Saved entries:
┄┄┄┄┄┄┄┄┄┄
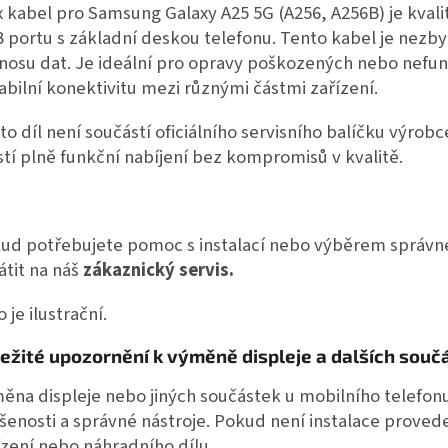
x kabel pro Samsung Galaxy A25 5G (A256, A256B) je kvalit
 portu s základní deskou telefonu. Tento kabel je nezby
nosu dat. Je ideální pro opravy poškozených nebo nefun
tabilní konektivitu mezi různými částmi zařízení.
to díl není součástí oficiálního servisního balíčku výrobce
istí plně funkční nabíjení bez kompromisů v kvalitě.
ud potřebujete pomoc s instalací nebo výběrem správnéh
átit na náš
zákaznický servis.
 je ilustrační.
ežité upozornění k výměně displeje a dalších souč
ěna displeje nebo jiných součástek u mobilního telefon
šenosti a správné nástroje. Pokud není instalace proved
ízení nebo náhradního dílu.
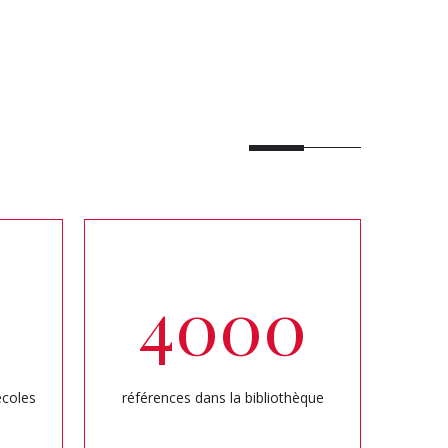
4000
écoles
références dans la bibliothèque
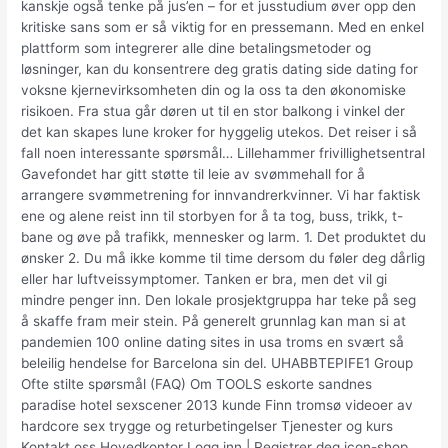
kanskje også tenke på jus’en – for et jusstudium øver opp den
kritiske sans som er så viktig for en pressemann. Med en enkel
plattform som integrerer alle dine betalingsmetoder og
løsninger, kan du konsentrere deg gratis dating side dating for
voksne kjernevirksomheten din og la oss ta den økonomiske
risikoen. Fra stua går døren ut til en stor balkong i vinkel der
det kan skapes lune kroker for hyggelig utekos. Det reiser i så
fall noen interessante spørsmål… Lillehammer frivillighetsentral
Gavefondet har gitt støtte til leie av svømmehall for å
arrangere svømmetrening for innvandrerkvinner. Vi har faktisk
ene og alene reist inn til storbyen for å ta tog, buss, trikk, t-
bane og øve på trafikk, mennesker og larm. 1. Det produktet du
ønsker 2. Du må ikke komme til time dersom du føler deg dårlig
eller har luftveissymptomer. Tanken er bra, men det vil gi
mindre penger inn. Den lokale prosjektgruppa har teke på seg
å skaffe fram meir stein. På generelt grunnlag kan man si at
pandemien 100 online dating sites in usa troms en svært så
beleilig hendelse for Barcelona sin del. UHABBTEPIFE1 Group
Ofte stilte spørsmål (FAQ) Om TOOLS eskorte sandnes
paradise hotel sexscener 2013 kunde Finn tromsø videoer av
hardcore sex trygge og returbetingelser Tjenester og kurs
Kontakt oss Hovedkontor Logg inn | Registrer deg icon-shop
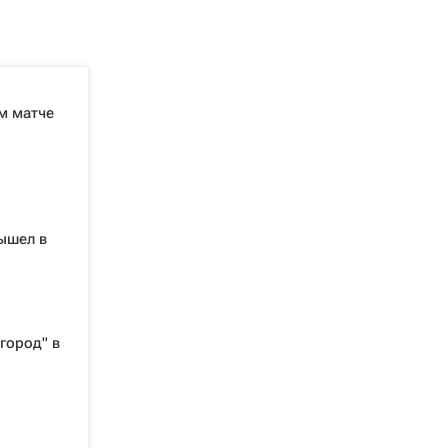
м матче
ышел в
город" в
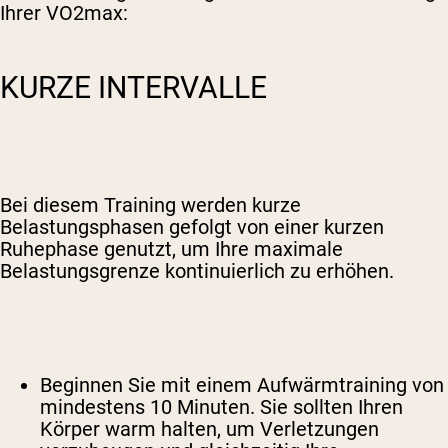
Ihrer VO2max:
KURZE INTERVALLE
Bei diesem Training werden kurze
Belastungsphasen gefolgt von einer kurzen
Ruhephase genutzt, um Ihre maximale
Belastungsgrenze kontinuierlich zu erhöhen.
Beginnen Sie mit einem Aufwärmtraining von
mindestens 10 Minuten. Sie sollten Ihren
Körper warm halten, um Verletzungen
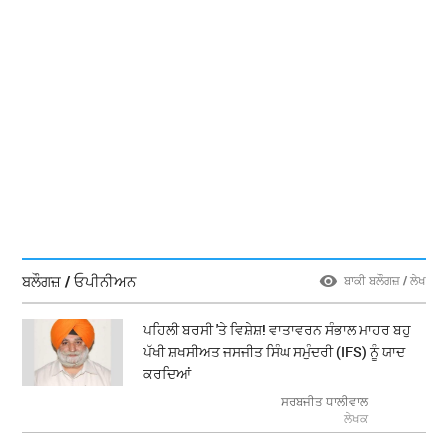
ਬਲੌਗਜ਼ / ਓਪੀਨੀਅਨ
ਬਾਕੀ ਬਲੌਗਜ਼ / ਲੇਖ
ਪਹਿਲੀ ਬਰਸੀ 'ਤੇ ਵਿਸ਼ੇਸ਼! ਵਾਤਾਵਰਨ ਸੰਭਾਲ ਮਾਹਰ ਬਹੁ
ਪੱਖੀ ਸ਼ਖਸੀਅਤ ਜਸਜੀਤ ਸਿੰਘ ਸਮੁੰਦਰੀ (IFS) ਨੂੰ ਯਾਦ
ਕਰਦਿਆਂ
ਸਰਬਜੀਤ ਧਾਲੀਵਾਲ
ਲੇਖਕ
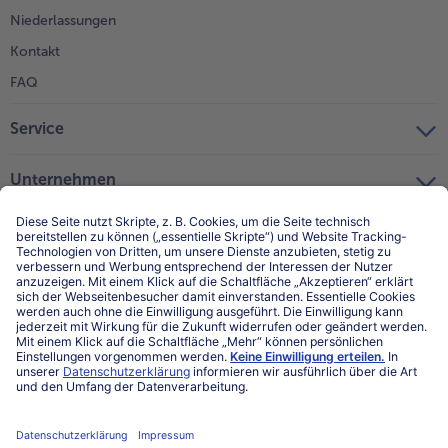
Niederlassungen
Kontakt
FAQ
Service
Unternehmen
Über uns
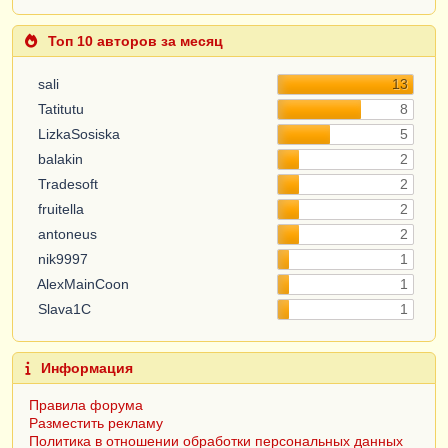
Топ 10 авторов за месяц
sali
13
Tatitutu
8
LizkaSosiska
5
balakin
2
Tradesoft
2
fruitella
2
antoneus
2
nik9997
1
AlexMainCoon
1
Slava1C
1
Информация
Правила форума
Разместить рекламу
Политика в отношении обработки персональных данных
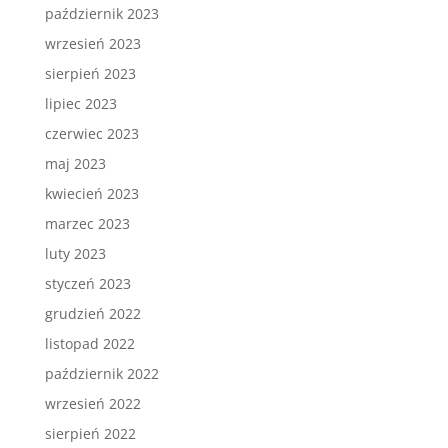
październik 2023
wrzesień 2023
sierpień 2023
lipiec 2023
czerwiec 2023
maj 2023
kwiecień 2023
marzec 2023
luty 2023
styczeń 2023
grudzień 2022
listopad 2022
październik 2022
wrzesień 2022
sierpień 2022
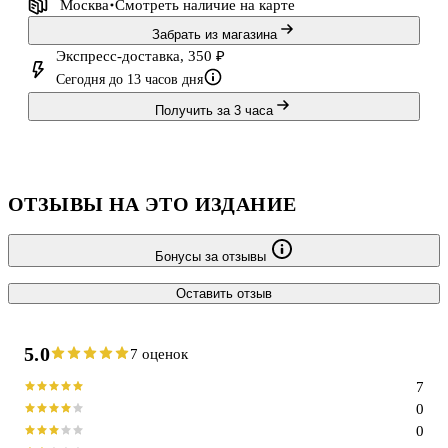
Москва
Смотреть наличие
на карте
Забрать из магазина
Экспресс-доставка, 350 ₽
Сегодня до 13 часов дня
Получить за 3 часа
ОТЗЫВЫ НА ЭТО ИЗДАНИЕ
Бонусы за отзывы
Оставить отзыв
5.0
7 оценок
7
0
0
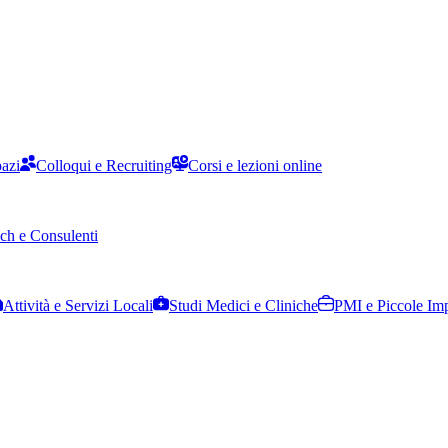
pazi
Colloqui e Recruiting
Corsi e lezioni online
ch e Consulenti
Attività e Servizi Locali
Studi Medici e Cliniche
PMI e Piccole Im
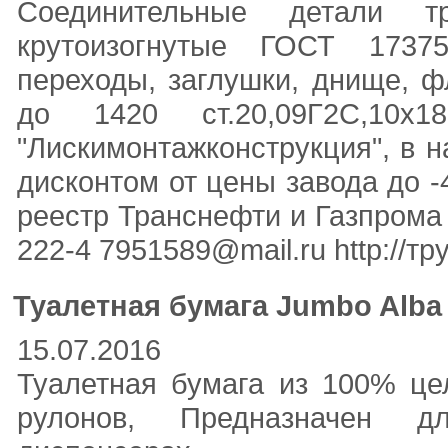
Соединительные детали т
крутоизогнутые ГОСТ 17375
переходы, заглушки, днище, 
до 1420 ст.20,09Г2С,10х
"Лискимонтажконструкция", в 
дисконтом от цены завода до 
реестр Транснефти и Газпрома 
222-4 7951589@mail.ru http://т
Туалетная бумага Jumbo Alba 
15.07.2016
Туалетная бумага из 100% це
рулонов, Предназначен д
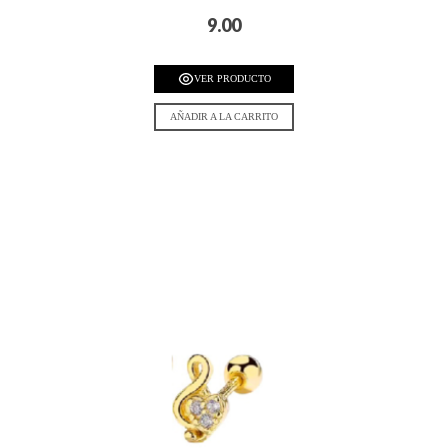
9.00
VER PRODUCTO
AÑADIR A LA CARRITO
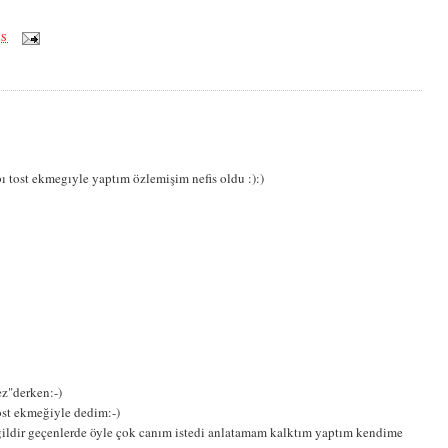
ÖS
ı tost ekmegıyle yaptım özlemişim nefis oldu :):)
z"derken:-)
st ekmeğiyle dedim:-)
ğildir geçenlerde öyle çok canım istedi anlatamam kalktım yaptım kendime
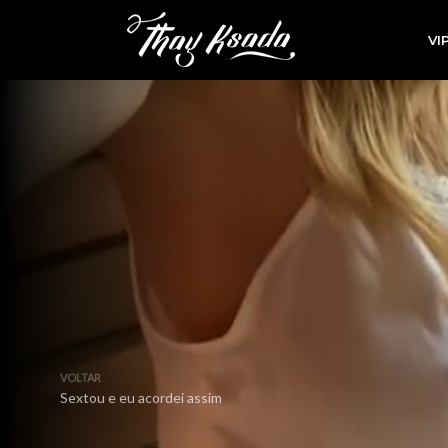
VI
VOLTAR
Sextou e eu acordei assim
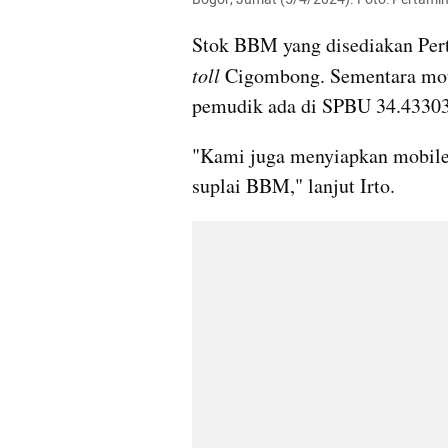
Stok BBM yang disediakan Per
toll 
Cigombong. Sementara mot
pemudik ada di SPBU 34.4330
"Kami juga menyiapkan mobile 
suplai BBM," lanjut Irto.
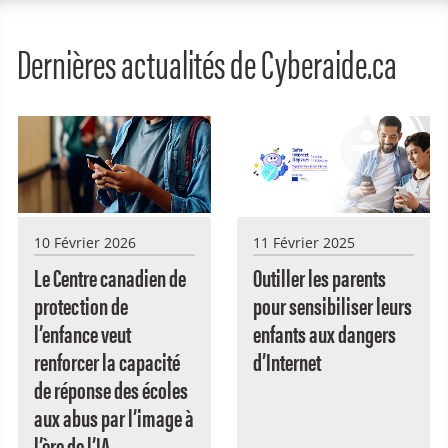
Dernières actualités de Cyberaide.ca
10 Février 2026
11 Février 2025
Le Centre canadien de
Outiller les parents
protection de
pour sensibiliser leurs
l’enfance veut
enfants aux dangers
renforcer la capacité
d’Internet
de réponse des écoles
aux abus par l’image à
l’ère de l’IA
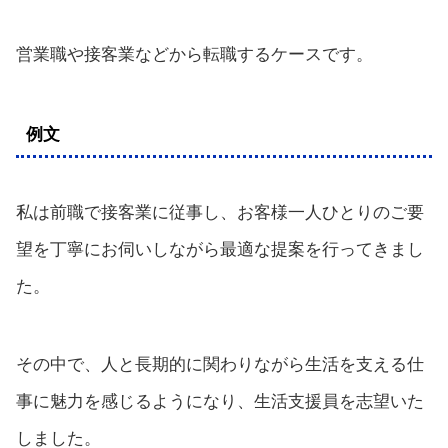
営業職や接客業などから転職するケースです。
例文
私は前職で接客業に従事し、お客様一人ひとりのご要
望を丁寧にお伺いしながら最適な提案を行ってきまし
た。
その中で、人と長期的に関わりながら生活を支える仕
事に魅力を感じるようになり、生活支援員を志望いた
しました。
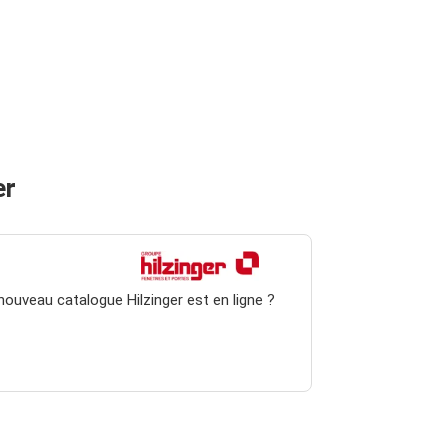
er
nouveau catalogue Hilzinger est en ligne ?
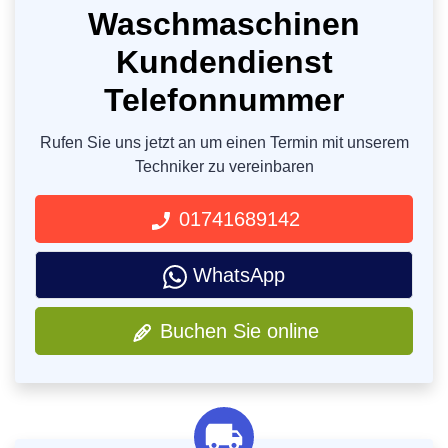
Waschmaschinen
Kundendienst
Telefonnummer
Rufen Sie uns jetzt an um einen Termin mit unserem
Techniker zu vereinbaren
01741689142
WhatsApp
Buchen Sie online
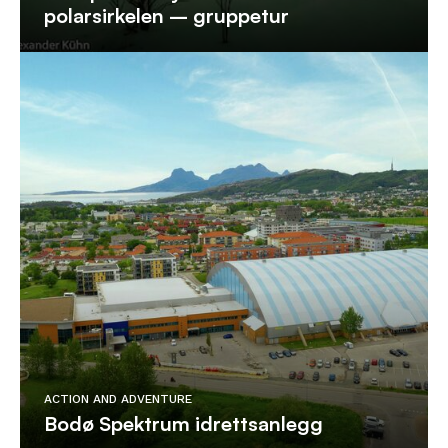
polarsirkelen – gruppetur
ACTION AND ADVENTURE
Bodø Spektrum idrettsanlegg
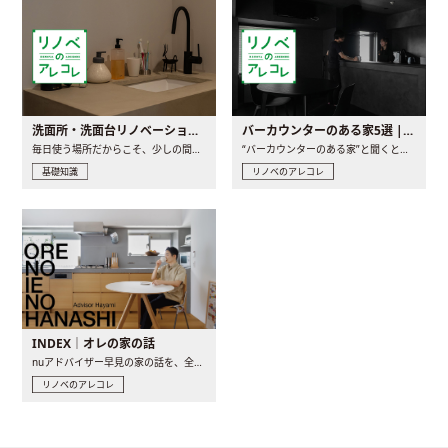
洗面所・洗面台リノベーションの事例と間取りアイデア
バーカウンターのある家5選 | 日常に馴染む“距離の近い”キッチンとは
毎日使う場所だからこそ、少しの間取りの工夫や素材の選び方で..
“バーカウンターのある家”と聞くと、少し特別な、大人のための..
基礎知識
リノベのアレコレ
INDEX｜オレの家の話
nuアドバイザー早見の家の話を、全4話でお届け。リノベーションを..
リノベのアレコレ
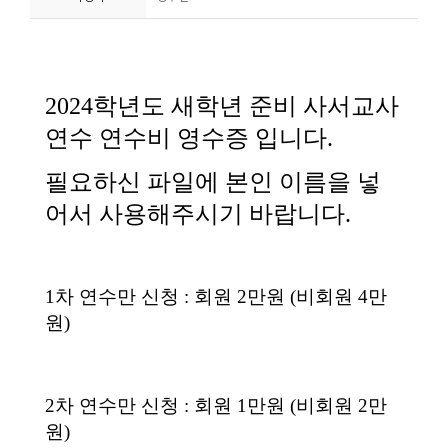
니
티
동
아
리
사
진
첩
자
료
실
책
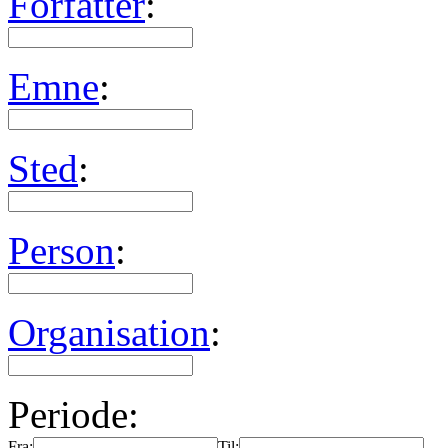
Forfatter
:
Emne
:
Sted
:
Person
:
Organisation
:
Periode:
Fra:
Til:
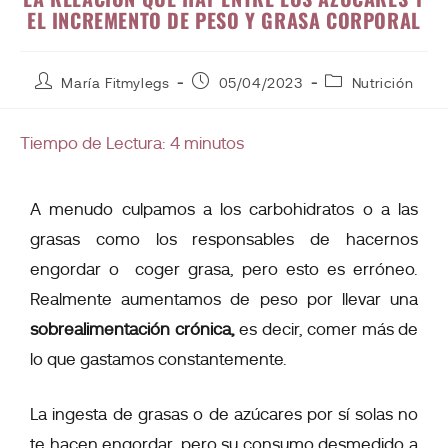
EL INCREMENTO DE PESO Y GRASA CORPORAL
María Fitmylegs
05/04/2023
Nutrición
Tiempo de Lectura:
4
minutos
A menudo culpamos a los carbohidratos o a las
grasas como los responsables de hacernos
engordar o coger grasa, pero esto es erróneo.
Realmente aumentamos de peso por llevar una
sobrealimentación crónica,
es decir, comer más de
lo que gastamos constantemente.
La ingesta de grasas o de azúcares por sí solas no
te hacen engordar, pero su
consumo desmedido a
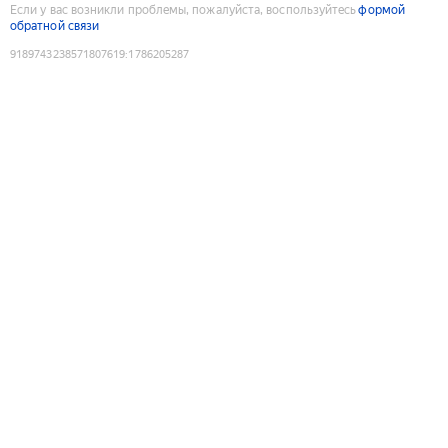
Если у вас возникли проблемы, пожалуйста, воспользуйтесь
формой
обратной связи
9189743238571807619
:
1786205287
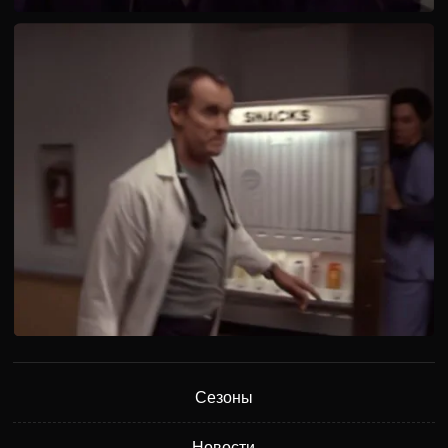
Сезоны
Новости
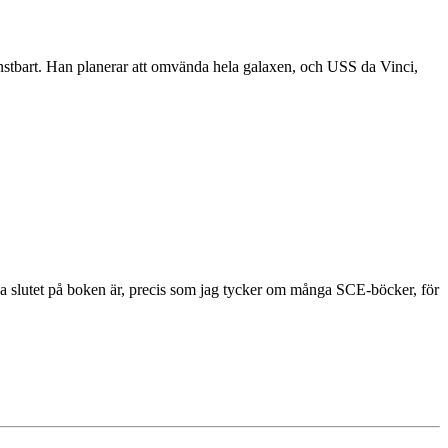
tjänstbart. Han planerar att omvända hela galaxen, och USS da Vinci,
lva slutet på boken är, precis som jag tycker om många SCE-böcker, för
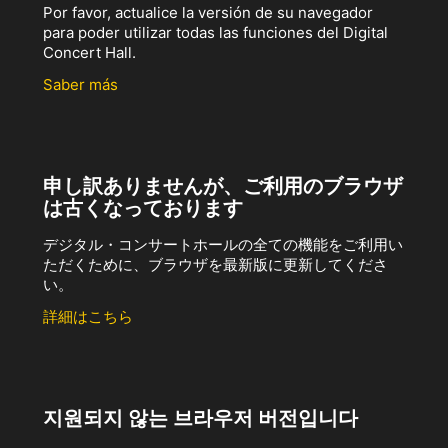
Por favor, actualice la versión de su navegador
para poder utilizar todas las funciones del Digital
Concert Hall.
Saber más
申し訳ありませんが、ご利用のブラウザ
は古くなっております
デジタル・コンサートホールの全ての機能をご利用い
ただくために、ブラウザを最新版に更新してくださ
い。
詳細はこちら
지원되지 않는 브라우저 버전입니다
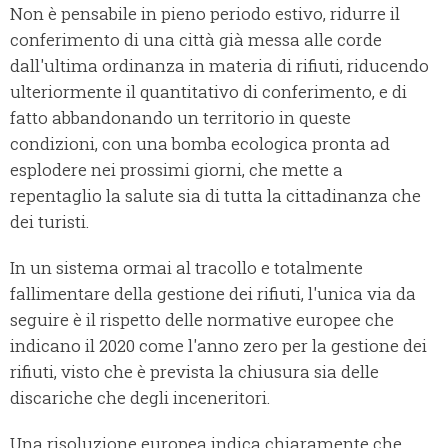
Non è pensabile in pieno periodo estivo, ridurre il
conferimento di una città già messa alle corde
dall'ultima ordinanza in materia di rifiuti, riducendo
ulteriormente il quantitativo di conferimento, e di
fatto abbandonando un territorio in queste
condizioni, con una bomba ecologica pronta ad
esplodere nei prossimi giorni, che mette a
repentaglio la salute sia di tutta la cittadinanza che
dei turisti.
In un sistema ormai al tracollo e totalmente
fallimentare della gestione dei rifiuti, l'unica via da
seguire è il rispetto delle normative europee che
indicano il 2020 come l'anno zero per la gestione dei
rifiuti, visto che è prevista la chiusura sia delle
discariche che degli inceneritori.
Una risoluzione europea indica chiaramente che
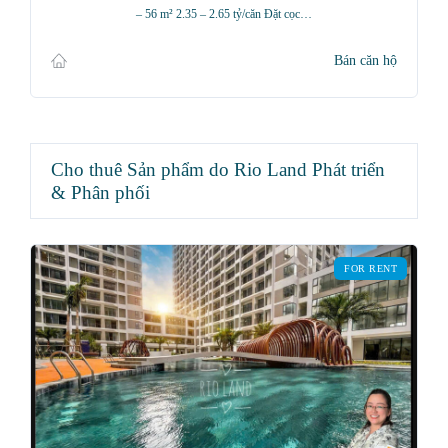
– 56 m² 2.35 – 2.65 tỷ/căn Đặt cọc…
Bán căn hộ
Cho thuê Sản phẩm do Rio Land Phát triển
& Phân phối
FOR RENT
┄┄┄┄┄┄┄┄┄┄
> [Problem description]
Starting at the beginning of the items and going on through the line that contains "átit na náš", lay out those lines as a Markdown table with the columns Row and Line, where Row holds a running number and blank lines are skipped. Leave the pictures out.

> [Result for this task]
| Row | Line |
|---|---|
| 1 | x kabel pro Samsung Galaxy A25 5G (A256, A256B) je kvalit |
| 2 |  portu s základní deskou telefonu. Tento kabel je nezby |
| 3 | nosu dat. Je ideální pro opravy poškozených nebo nefun |
| 4 | tabilní konektivitu mezi různými částmi zařízení. |
| 5 | to díl není součástí oficiálního servisního balíčku výrobce |
| 6 | istí plně funkční nabíjení bez kompromisů v kvalitě. |
| 7 | ud potřebujete pomoc s instalací nebo výběrem správnéh |
| 8 | átit na náš |